Rows from a dataset
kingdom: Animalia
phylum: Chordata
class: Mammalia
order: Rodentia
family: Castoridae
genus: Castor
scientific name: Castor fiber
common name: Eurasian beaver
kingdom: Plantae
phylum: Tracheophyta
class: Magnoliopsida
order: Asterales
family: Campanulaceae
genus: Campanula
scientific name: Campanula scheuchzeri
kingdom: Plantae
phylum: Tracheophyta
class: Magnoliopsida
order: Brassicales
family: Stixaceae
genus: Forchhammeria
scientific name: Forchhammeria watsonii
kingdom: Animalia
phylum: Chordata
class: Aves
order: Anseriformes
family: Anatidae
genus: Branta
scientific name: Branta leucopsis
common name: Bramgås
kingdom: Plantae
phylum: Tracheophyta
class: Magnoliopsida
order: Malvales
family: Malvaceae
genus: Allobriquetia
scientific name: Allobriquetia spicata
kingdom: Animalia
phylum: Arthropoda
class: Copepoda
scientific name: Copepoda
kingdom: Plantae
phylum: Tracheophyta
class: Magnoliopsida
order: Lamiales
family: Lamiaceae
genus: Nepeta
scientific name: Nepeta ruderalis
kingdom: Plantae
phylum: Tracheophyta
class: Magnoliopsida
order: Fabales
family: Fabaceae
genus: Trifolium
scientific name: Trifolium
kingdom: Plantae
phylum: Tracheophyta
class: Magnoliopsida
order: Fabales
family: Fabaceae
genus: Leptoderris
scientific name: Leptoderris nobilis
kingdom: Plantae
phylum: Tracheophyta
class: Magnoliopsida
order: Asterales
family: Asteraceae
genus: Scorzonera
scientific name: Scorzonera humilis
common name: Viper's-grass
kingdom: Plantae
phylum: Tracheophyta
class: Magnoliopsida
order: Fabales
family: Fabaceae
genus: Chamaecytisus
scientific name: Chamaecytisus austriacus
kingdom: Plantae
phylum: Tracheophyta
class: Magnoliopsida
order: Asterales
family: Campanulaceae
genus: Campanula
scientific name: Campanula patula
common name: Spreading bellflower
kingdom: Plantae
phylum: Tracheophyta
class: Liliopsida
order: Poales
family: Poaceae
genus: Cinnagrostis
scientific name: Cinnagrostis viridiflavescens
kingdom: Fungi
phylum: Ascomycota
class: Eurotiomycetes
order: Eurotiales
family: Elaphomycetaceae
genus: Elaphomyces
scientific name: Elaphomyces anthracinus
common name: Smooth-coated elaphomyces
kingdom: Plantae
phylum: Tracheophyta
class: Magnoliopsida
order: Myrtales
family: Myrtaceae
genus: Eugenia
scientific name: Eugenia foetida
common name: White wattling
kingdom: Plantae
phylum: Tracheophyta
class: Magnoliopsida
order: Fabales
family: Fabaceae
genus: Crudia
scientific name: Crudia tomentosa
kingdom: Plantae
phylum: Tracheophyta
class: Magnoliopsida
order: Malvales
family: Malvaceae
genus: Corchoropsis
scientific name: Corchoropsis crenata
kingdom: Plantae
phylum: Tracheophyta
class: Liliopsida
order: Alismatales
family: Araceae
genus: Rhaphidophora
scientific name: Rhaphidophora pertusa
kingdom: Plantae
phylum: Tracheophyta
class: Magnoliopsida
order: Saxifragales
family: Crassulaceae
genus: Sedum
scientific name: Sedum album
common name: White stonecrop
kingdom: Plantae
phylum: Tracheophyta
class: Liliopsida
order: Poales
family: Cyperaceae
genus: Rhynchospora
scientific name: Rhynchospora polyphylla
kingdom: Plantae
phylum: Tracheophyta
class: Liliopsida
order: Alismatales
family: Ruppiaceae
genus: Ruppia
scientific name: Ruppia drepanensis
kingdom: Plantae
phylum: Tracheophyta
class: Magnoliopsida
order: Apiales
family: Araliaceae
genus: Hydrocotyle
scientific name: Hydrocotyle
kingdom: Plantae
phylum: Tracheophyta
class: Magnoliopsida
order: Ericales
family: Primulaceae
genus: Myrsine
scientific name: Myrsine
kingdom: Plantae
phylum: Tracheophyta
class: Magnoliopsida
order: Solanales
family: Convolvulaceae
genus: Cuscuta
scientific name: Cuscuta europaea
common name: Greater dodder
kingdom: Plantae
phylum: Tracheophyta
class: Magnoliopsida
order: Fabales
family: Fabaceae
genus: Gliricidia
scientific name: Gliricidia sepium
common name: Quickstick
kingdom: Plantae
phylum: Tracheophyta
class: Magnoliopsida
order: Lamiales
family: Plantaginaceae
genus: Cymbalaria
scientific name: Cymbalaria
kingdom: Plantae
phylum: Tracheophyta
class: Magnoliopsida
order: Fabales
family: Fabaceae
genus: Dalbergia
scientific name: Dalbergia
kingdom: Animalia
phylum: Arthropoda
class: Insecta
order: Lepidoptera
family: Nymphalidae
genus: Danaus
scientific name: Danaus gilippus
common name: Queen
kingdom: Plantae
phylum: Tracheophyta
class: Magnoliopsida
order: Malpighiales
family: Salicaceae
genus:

Problem to work on:
Print every line of the listing above, unchanged and in the same order.

Full output:
kingdom: Animalia
phylum: Chordata
class: Mammalia
order: Rodentia
family: Castoridae
genus: Castor
scientific name: Castor fiber
common name: Eurasian beaver
kingdom: Plantae
phylum: Tracheophyta
class: Magnoliopsida
order: Asterales
family: Campanulaceae
genus: Campanula
scientific name: Campanula scheuchzeri
kingdom: Plantae
phylum: Tracheophyta
class: Magnoliopsida
order: Brassicales
family: Stixaceae
genus: Forchhammeria
scientific name: Forchhammeria watsonii
kingdom: Animalia
phylum: Chordata
class: Aves
order: Anseriformes
family: Anatidae
genus: Branta
scientific name: Branta leucopsis
common name: Bramgås
kingdom: Plantae
phylum: Tracheophyta
class: Magnoliopsida
order: Malvales
family: Malvaceae
genus: Allobriquetia
scientific name: Allobriquetia spicata
kingdom: Animalia
phylum: Arthropoda
class: Copepoda
scientific name: Copepoda
kingdom: Plantae
phylum: Tracheophyta
class: Magnoliopsida
order: Lamiales
family: Lamiaceae
genus: Nepeta
scientific name: Nepeta ruderalis
kingdom: Plantae
phylum: Tracheophyta
class: Magnoliopsida
order: Fabales
family: Fabaceae
genus: Trifolium
scientific name: Trifolium
kingdom: Plantae
phylum: Tracheophyta
class: Magnoliopsida
order: Fabales
family: Fabaceae
genus: Leptoderris
scientific name: Leptoderris nobilis
kingdom: Plantae
phylum: Tracheophyta
class: Magnoliopsida
order: Asterales
family: Asteraceae
genus: Scorzonera
scientific name: Scorzonera humilis
common name: Viper's-grass
kingdom: Plantae
phylum: Tracheophyta
class: Magnoliopsida
order: Fabales
family: Fabaceae
genus: Chamaecytisus
scientific name: Chamaecytisus austriacus
kingdom: Plantae
phylum: Tracheophyta
class: Magnoliopsida
order: Asterales
family: Campanulaceae
genus: Campanula
scientific name: Campanula patula
common name: Spreading bellflower
kingdom: Plantae
phylum: Tracheophyta
class: Liliopsida
order: Poales
family: Poaceae
genus: Cinnagrostis
scientific name: Cinnagrostis viridiflavescens
kingdom: Fungi
phylum: Ascomycota
class: Eurotiomycetes
order: Eurotiales
family: Elaphomycetaceae
genus: Elaphomyces
scientific name: Elaphomyces anthracinus
common name: Smooth-coated elaphomyces
kingdom: Plantae
phylum: Tracheophyta
class: Magnoliopsida
order: Myrtales
family: Myrtaceae
genus: Eugenia
scientific name: Eugenia foetida
common name: White wattling
kingdom: Plantae
phylum: Tracheophyta
class: Magnoliopsida
order: Fabales
family: Fabaceae
genus: Crudia
scientific name: Crudia tomentosa
kingdom: Plantae
phylum: Tracheophyta
class: Magnoliopsida
order: Malvales
family: Malvaceae
genus: Corchoropsis
scientific name: Corchoropsis crenata
kingdom: Plantae
phylum: Tracheophyta
class: Liliopsida
order: Alismatales
family: Araceae
genus: Rhaphidophora
scientific name: Rhaphidophora pertusa
kingdom: Plantae
phylum: Tracheophyta
class: Magnoliopsida
order: Saxifragales
family: Crassulaceae
genus: Sedum
scientific name: Sedum album
common name: White stonecrop
kingdom: Plantae
phylum: Tracheophyta
class: Liliopsida
order: Poales
family: Cyperaceae
genus: Rhynchospora
scientific name: Rhynchospora polyphylla
kingdom: Plantae
phylum: Tracheophyta
class: Liliopsida
order: Alismatales
family: Ruppiaceae
genus: Ruppia
scientific name: Ruppia drepanensis
kingdom: Plantae
phylum: Tracheophyta
class: Magnoliopsida
order: Apiales
family: Araliaceae
genus: Hydrocotyle
scientific name: Hydrocotyle
kingdom: Plantae
phylum: Tracheophyta
class: Magnoliopsida
order: Ericales
family: Primulaceae
genus: Myrsine
scientific name: Myrsine
kingdom: Plantae
phylum: Tracheophyta
class: Magnoliopsida
order: Solanales
family: Convolvulaceae
genus: Cuscuta
scientific name: Cuscuta europaea
common name: Greater dodder
kingdom: Plantae
phylum: Tracheophyta
class: Magnoliopsida
order: Fabales
family: Fabaceae
genus: Gliricidia
scientific name: Gliricidia sepium
common name: Quickstick
kingdom: Plantae
phylum: Tracheophyta
class: Magnoliopsida
order: Lamiales
family: Plantaginaceae
genus: Cymbalaria
scientific name: Cymbalaria
kingdom: Plantae
phylum: Tracheophyta
class: Magnoliopsida
order: Fabales
family: Fabaceae
genus: Dalbergia
scientific name: Dalbergia
kingdom: Animalia
phylum: Arthropoda
class: Insecta
order: Lepidoptera
family: Nymphalidae
genus: Danaus
scientific name: Danaus gilippus
common name: Queen
kingdom: Plantae
phylum: Tracheophyta
class: Magnoliopsida
order: Malpighiales
family: Salicaceae
genus:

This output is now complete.